[Opening Recorded data section]

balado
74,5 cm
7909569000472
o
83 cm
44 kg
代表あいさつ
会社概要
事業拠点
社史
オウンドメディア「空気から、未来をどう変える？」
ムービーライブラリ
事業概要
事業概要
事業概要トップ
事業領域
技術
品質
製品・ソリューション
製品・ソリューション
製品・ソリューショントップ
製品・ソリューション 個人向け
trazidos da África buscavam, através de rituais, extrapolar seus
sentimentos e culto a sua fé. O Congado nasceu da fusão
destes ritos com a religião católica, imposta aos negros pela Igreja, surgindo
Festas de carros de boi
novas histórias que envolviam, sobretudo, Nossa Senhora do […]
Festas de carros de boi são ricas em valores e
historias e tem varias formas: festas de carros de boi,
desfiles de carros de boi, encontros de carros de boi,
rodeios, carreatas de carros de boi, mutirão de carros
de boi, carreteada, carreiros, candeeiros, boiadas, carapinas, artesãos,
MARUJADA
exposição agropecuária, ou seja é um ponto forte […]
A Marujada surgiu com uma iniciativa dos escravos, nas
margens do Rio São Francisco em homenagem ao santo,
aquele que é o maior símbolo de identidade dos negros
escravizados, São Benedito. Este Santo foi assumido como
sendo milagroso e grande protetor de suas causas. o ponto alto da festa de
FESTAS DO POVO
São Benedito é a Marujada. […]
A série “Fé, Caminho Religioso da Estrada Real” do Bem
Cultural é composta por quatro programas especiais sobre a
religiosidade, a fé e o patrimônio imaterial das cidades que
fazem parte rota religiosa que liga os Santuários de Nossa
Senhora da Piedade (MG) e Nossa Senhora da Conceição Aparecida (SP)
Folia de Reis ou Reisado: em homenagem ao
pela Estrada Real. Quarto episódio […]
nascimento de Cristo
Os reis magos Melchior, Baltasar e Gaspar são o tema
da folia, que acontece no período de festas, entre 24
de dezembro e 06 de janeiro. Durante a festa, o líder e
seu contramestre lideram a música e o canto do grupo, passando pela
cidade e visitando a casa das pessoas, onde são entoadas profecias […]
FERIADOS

[Closing Recorded data section]

▶ Work instructions: Convert the text of every record into a JSON list of strings with one string per line, leaving out any blank lines.

▶ Your solution:
[
  "balado",
  "74,5 cm",
  "7909569000472",
  "o",
  "83 cm",
  "44 kg",
  "代表あいさつ",
  "会社概要",
  "事業拠点",
  "社史",
  "オウンドメディア「空気から、未来をどう変える？」",
  "ムービーライブラリ",
  "事業概要",
  "事業概要",
  "事業概要トップ",
  "事業領域",
  "技術",
  "品質",
  "製品・ソリューション",
  "製品・ソリューション",
  "製品・ソリューショントップ",
  "製品・ソリューション 個人向け",
  "trazidos da África buscavam, através de rituais, extrapolar seus",
  "sentimentos e culto a sua fé. O Congado nasceu da fusão",
  "destes ritos com a religião católica, imposta aos negros pela Igreja, surgindo",
  "Festas de carros de boi",
  "novas histórias que envolviam, sobretudo, Nossa Senhora do […]",
  "Festas de carros de boi são ricas em valores e",
  "historias e tem varias formas: festas de carros de boi,",
  "desfiles de carros de boi, encontros de carros de boi,",
  "rodeios, carreatas de carros de boi, mutirão de carros",
  "de boi, carreteada, carreiros, candeeiros, boiadas, carapinas, artesãos,",
  "MARUJADA",
  "exposição agropecuária, ou seja é um ponto forte […]",
  "A Marujada surgiu com uma iniciativa dos escravos, nas",
  "margens do Rio São Francisco em homenagem ao santo,",
  "aquele que é o maior símbolo de identidade dos negros",
  "escravizados, São Benedito. Este Santo foi assumido como",
  "sendo milagroso e grande protetor de suas causas. o ponto alto da festa de",
  "FESTAS DO POVO",
  "São Benedito é a Marujada. […]",
  "A série “Fé, Caminho Religioso da Estrada Real” do Bem",
  "Cultural é composta por quatro programas especiais sobre a",
  "religiosidade, a fé e o patrimônio imaterial das cidades que",
  "fazem parte rota religiosa que liga os Santuários de Nossa",
  "Senhora da Piedade (MG) e Nossa Senhora da Conceição Aparecida (SP)",
  "Folia de Reis ou Reisado: em homenagem ao",
  "pela Estrada Real. Quarto episódio […]",
  "nascimento de Cristo",
  "Os reis magos Melchior, Baltasar e Gaspar são o tema",
  "da folia, que acontece no período de festas, entre 24",
  "de dezembro e 06 de janeiro. Durante a festa, o líder e",
  "seu contramestre lideram a música e o canto do grupo, passando pela",
  "cidade e visitando a casa das pessoas, onde são entoadas profecias […]",
  "FERIADOS"
]